If that's the case I will go back to my original premise and we are going around in a circle. If I fetch mail from one of the identities it will of course have its requisite X-LinkId. If the server delivers that email to the sieve script, be that fetch disabled or not, the sieve code checking for that X-LinkId will be executed. I cannot see how interpreting that script has some kind of implicit condition to not execute that piece of sieve script if I flag that fetch as disabled and the server delivers that email.

In other words if the fetch is done on that pop link** and the server delivers that email to the sieve script there is no way I can see that chunk of code not executing when it matches the X-LinkId if the code remains in the script even though the fetch is disabled. Back to square one.

I think we may be talking past one another and missing something in the translation. I'll repeat it again, disabled or not, if I fetch that email, if that email has a X-LinkId (which for that identity it will) that code will be executed. I may not be a sieve expert but I've worked on compilers and interpreters long enough to say I don't know how that X-LinkId condition could fail to match its X-LinkId even if the fetch is disabled so long as that X-LinkId in the headers and the script.
I am clearly doing a terrible job of explaining, for which I apologise. Let me backtrack and start by explaining the two main ways messages can arrive at your account.
  1. Most common, anyone can send a message to one of the email addresses associated with your account. I refer to this as "normal email delivery".
  2. You can set up an Identity that includes manually fetching messages from another account. This is done by specifying the POP3 server, user and password associated with that other account. When such a fetch Identity is created, FastMail will periodically poll the Inbox of that other account, downloading any messages it finds there into your account. A long digression on why you might want to have messages arrive in your account this way is possible, but let's leave that for another time. If the fetch Identity (POP link) is disabled, the other account will not be polled. That does not prevent normal email delivery from occurring. However, nothing you put in a fetch Identity is relevant to normal email delivery.
For normal email delivery to your account, you can create Rules based on things like From header, To header, Subject line or message size to control filing of messages into a different folder than the default of Inbox. This has nothing to do with the X-LinkId header.

Messages that are manually fetched using a fetch Identity (from another account's POP server) are automatically given an extra header (the X-LinkId header you see referred to in your sieve script). At the same time you create the fetch Identity, you can also indicate the folder to be used when messages are fetched. When you do this, FastMail automatically adds a snippet to the sieve script to control this delivery to a specific folder. If no messages with a specific X-LinkId header are ever received (because the fetch Identity is disabled) the sieve snippet associated with that X-LinkId header will have no effect. Code of the form
Code:
if header Xx-LinkId :is "12345" {
  fileinto "Inbox.MyFolder;
}
will never be true and will be ignored.

If this is still unclear, perhaps someone else will help me out. A guy called Bill is often here and is good at explaining clearly.

SET OF TASKS —
a: Summarize the passage on FastMail fetch identities in two sentences.
b: Retype the passage on FastMail fetch identities from "If that's the" to "to square one.".

Stored data —
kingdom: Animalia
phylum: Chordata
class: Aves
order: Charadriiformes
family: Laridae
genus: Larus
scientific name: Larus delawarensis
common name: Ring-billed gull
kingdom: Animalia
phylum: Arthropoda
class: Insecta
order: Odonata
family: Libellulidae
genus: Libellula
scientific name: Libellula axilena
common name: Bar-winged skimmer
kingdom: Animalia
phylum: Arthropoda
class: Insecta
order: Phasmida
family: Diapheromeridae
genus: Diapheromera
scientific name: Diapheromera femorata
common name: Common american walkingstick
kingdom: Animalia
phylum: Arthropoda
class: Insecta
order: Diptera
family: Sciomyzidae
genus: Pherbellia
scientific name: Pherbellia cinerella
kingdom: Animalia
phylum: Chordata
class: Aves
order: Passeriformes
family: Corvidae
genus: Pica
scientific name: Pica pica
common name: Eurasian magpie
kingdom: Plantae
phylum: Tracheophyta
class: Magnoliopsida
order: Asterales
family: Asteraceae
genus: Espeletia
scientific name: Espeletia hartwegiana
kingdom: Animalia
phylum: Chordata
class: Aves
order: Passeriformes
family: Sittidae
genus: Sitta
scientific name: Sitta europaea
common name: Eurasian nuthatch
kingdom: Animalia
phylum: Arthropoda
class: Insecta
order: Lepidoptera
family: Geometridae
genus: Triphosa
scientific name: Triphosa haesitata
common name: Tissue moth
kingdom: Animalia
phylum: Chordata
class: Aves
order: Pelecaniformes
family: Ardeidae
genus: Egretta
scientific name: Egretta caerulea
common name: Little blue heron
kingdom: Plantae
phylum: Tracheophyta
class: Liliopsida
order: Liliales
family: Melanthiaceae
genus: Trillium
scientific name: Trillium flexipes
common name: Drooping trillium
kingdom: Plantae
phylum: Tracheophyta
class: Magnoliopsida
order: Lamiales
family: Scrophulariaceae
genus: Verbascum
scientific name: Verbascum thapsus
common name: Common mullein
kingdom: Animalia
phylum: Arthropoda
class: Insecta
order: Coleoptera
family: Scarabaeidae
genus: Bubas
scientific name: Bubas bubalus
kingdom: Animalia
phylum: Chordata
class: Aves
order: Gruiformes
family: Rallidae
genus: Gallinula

ANSWERS TO THE EXERCISES —
a: One writer argues that sieve code checking for an X-LinkId will run on any fetched message carrying that header, whether or not the fetch is disabled. The reply explains that messages arrive either by normal email delivery or through a fetch Identity that polls another account's POP3 server, and that when the fetch Identity is disabled no messages with that X-LinkId header are received, so the associated sieve snippet has no effect.

b:
If that's the case I will go back to my original premise and we are going around in a circle. If I fetch mail from one of the identities it will of course have its requisite X-LinkId. If the server delivers that email to the sieve script, be that fetch disabled or not, the sieve code checking for that X-LinkId will be executed. I cannot see how interpreting that script has some kind of implicit condition to not execute that piece of sieve script if I flag that fetch as disabled and the server delivers that email.

In other words if the fetch is done on that pop link** and the server delivers that email to the sieve script there is no way I can see that chunk of code not executing when it matches the X-LinkId if the code remains in the script even though the fetch is disabled. Back to square one.